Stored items
· · · ·
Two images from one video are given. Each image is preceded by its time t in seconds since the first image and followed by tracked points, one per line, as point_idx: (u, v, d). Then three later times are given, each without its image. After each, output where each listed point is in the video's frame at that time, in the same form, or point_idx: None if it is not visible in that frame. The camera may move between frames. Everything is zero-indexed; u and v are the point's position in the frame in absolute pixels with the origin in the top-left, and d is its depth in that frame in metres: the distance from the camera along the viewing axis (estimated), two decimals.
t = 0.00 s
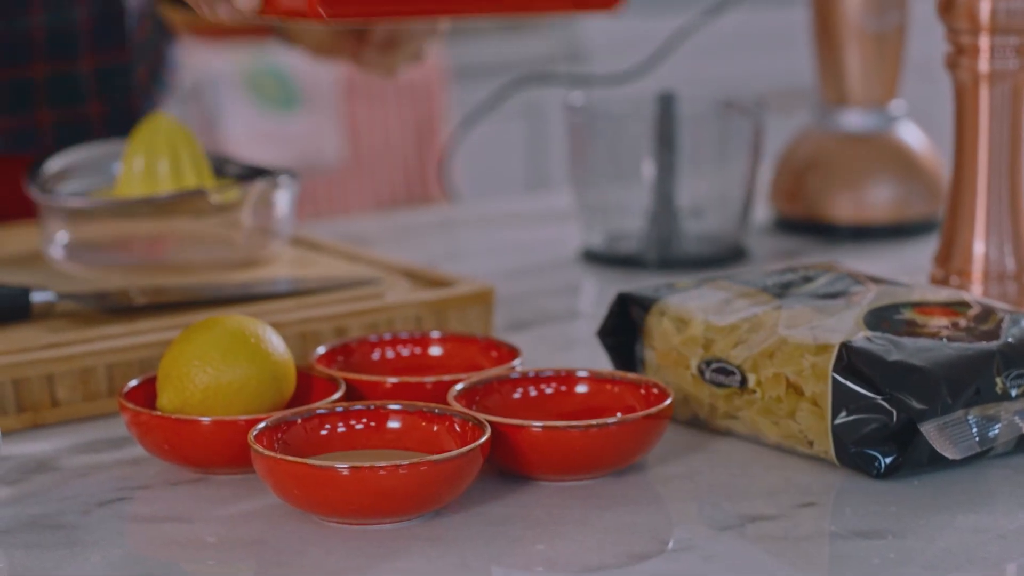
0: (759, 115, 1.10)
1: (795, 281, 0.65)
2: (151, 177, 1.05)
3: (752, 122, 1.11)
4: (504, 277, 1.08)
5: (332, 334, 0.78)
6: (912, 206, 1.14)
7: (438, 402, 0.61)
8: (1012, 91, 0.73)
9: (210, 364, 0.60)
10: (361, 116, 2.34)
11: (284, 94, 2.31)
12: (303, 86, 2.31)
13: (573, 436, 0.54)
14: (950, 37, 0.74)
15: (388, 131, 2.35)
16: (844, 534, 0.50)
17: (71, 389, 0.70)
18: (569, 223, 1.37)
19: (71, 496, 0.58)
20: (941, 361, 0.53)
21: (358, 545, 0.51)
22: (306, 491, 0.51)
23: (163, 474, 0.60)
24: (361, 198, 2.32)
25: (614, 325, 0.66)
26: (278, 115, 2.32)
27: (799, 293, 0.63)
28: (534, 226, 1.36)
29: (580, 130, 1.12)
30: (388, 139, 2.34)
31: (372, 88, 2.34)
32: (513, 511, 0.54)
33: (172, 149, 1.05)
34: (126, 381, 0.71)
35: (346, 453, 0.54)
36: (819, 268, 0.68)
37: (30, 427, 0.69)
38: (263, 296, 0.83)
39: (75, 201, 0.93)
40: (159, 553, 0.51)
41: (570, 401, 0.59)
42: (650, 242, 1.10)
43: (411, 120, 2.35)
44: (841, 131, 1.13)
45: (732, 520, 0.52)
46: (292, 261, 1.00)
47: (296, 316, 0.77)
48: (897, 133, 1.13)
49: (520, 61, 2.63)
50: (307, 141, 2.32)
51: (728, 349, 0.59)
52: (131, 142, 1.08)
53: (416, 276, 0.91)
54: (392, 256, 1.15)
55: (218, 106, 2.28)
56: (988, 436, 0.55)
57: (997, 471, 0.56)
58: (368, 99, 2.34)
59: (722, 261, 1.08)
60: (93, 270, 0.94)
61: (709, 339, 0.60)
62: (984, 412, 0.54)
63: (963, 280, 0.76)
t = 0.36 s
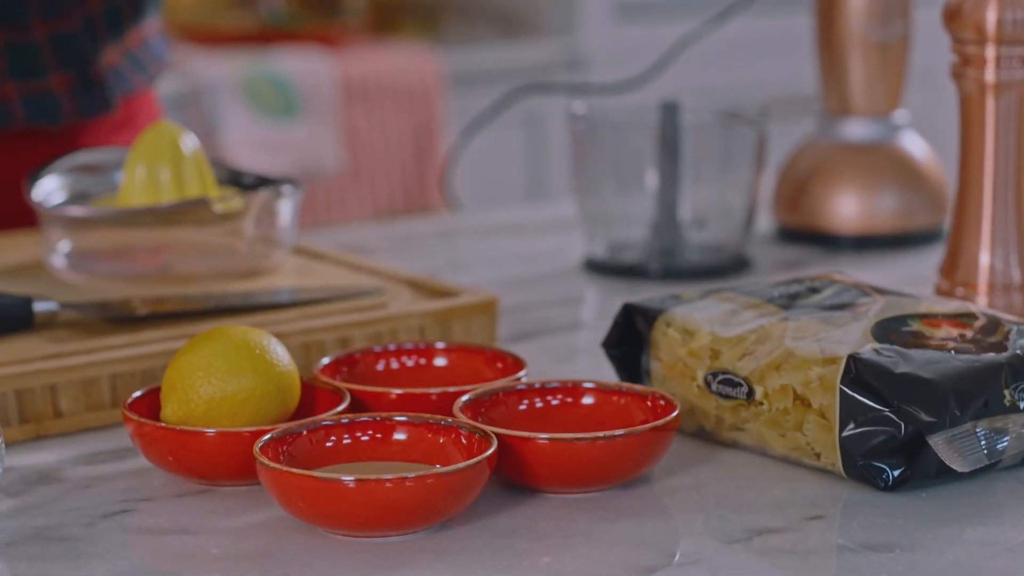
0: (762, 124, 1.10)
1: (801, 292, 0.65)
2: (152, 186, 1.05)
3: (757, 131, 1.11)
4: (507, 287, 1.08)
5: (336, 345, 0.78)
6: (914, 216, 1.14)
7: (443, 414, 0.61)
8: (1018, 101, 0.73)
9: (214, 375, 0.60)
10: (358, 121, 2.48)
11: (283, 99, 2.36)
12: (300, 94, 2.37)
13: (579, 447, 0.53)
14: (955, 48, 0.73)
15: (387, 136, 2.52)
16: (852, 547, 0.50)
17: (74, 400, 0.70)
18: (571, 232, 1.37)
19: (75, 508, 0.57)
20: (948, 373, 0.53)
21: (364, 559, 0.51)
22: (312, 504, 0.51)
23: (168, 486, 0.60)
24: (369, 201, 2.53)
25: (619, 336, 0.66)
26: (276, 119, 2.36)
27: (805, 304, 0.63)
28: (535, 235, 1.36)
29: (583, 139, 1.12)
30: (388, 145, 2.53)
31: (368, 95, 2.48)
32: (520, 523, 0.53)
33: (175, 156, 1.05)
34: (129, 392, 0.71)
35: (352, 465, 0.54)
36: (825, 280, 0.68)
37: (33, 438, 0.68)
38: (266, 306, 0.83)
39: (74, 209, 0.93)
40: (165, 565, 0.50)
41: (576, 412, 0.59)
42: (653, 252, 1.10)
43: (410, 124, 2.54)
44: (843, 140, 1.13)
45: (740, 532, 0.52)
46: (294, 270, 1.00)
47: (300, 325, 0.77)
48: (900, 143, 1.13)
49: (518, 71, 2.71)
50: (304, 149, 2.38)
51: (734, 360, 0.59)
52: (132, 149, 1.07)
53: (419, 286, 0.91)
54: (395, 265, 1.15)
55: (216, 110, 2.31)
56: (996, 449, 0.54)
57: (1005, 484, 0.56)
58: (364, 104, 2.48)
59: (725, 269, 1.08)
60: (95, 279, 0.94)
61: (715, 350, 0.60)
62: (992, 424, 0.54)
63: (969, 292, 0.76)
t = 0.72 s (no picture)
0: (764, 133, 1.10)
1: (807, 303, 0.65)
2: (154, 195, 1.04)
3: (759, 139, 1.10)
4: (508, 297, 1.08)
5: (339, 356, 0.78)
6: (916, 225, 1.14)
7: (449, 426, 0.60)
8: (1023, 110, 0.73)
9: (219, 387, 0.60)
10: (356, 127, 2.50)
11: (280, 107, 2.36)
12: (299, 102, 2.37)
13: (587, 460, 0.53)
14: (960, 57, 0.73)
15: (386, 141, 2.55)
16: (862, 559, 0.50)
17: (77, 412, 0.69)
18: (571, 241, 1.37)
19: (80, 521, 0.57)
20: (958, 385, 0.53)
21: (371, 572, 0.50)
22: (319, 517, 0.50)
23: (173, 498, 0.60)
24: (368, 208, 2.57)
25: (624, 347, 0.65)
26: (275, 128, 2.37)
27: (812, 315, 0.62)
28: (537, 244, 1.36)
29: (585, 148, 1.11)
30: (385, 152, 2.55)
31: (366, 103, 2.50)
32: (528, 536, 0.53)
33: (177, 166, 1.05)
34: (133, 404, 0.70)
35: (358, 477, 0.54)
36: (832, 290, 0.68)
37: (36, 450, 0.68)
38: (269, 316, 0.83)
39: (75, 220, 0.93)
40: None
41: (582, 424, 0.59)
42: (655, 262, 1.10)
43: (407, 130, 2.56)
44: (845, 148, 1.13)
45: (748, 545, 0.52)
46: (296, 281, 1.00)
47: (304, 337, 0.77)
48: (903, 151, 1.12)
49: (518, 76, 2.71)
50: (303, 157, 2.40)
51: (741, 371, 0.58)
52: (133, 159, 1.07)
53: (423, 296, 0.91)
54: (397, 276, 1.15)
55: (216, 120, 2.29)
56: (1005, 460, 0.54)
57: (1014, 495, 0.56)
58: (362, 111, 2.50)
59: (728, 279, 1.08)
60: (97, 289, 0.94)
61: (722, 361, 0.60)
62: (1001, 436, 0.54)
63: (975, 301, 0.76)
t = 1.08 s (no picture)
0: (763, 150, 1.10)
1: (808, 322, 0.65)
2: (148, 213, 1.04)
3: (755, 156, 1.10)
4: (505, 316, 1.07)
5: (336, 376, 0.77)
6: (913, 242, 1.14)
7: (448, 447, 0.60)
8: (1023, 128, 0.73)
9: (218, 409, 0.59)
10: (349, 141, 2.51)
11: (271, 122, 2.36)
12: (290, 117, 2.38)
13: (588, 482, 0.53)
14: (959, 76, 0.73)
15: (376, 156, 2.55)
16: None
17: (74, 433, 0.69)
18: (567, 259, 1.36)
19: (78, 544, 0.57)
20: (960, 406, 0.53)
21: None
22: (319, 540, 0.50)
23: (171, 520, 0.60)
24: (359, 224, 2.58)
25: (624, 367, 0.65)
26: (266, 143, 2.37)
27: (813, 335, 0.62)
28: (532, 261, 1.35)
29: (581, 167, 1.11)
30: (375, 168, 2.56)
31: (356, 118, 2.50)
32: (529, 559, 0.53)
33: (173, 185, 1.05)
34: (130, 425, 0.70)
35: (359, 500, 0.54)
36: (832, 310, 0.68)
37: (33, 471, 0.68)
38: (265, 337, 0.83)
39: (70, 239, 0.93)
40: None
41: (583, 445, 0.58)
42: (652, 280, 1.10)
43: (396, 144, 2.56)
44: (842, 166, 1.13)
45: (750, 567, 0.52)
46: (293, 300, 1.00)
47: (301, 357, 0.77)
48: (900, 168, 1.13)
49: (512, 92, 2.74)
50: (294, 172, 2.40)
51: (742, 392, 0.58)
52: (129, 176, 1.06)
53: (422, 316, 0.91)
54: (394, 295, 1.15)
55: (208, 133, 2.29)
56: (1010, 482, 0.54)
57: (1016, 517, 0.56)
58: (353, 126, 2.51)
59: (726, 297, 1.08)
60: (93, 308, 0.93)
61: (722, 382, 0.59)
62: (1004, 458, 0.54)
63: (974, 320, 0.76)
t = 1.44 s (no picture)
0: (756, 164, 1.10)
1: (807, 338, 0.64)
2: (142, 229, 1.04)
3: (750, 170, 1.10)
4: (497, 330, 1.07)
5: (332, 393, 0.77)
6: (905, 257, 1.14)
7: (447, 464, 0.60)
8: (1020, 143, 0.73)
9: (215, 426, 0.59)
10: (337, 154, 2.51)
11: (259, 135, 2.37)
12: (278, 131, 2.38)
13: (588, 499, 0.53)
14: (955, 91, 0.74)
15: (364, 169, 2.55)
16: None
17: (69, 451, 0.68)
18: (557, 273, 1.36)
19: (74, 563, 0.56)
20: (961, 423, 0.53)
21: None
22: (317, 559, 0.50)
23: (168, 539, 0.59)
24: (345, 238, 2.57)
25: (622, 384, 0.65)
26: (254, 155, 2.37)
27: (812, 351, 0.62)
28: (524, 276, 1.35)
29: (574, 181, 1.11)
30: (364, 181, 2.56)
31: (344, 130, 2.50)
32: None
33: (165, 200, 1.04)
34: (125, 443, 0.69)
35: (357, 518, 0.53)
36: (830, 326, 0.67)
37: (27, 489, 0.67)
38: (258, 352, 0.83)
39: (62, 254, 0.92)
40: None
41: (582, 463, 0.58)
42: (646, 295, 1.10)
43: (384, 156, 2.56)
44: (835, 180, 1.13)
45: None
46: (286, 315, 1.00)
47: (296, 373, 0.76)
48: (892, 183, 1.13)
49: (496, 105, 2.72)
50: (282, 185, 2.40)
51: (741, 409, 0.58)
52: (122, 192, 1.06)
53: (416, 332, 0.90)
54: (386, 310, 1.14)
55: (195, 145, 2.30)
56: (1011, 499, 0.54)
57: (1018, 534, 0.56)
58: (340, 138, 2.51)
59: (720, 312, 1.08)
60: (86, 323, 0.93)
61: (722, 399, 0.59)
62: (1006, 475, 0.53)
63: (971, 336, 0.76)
· · · ·
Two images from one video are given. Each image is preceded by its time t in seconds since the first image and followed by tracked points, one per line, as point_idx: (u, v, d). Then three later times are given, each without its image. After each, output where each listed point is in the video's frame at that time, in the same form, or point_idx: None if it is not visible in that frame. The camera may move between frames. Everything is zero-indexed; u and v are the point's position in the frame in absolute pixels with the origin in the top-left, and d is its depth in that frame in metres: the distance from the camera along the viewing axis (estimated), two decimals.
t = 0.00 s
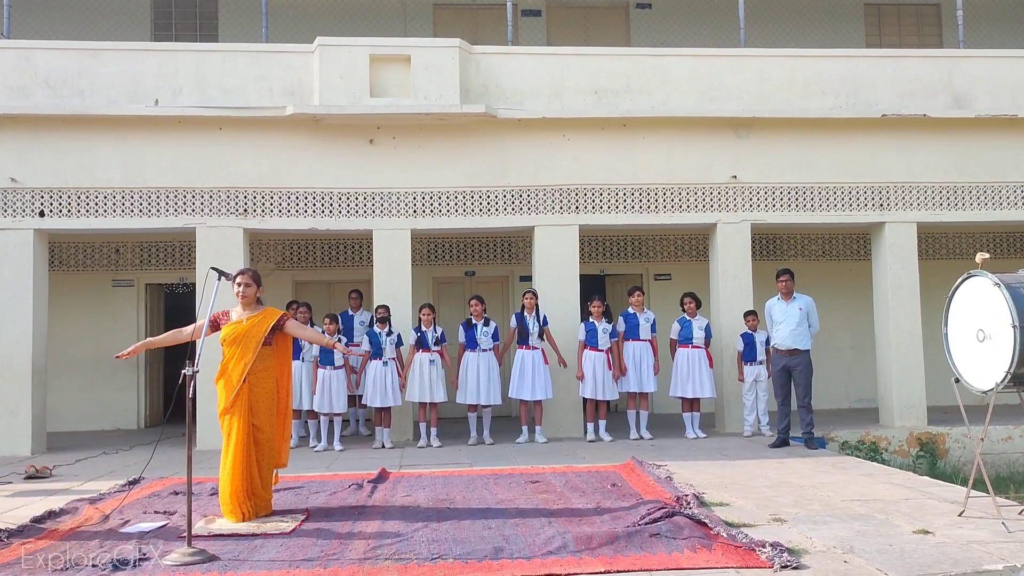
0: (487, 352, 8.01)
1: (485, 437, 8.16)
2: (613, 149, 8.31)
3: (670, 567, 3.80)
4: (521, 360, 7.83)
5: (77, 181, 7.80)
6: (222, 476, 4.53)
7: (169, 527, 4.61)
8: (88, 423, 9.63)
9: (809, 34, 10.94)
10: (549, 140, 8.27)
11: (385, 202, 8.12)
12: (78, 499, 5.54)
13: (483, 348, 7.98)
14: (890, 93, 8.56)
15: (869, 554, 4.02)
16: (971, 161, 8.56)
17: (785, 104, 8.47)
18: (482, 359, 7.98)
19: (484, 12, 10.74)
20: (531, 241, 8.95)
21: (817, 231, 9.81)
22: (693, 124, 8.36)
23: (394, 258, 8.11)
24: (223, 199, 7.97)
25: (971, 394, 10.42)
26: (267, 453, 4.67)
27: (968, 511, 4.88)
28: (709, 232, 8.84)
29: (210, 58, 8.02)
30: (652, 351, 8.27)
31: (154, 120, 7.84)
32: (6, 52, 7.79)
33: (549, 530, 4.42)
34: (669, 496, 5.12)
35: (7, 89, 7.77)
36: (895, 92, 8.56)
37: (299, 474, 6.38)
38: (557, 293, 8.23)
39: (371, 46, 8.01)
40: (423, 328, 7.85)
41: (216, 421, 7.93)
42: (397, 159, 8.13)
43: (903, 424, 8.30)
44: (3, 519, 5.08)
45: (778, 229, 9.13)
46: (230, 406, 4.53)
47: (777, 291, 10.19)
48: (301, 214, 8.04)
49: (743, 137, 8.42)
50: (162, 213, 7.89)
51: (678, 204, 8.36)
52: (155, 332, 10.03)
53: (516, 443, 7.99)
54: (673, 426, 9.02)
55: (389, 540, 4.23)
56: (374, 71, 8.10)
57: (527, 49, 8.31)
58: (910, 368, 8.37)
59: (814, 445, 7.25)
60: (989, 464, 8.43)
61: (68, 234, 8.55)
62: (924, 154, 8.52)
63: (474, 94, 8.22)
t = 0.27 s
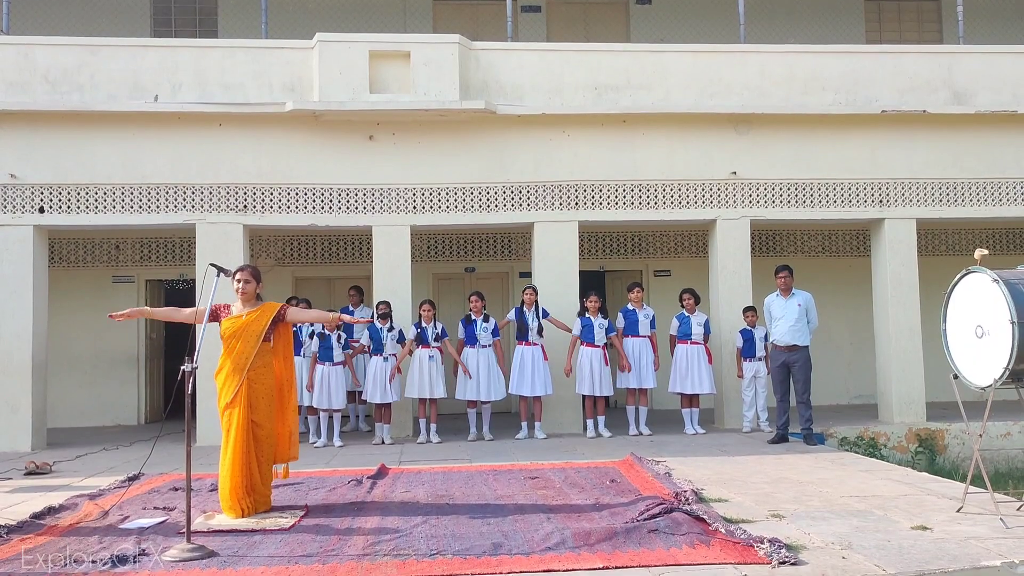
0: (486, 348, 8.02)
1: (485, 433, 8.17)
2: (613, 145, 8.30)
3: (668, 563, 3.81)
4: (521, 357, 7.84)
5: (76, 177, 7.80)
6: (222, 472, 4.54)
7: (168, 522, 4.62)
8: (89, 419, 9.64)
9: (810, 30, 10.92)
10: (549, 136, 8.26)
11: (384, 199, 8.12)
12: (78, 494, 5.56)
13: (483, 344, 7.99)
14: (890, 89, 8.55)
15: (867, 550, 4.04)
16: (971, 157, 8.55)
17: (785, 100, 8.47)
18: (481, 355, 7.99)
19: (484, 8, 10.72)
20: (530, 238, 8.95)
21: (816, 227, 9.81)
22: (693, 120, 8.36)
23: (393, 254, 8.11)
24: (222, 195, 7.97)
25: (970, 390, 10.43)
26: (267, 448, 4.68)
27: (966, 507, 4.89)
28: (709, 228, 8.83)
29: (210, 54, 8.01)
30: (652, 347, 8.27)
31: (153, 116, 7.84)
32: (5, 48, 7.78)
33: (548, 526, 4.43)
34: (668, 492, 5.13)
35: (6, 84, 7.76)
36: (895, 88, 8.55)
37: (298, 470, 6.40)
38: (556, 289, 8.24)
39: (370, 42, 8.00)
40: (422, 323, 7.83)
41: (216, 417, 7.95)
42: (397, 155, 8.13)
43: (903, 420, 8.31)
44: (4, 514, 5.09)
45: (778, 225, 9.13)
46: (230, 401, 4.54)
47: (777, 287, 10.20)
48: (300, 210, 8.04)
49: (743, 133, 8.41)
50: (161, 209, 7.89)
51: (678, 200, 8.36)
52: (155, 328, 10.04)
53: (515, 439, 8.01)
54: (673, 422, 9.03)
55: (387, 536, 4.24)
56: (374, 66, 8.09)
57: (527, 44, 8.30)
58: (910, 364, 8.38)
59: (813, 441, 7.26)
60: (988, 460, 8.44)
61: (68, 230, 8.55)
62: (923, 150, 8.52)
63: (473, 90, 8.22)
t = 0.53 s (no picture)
· · · ·
▶ ABOUT THIS EXERCISE:
Search the data above for the string "picture" and report each line that holds it.

▶ REPLY TO THE TASK:
t = 0.72 s (no picture)
t = 1.08 s (no picture)
t = 1.44 s (no picture)
t = 0.53 s (no picture)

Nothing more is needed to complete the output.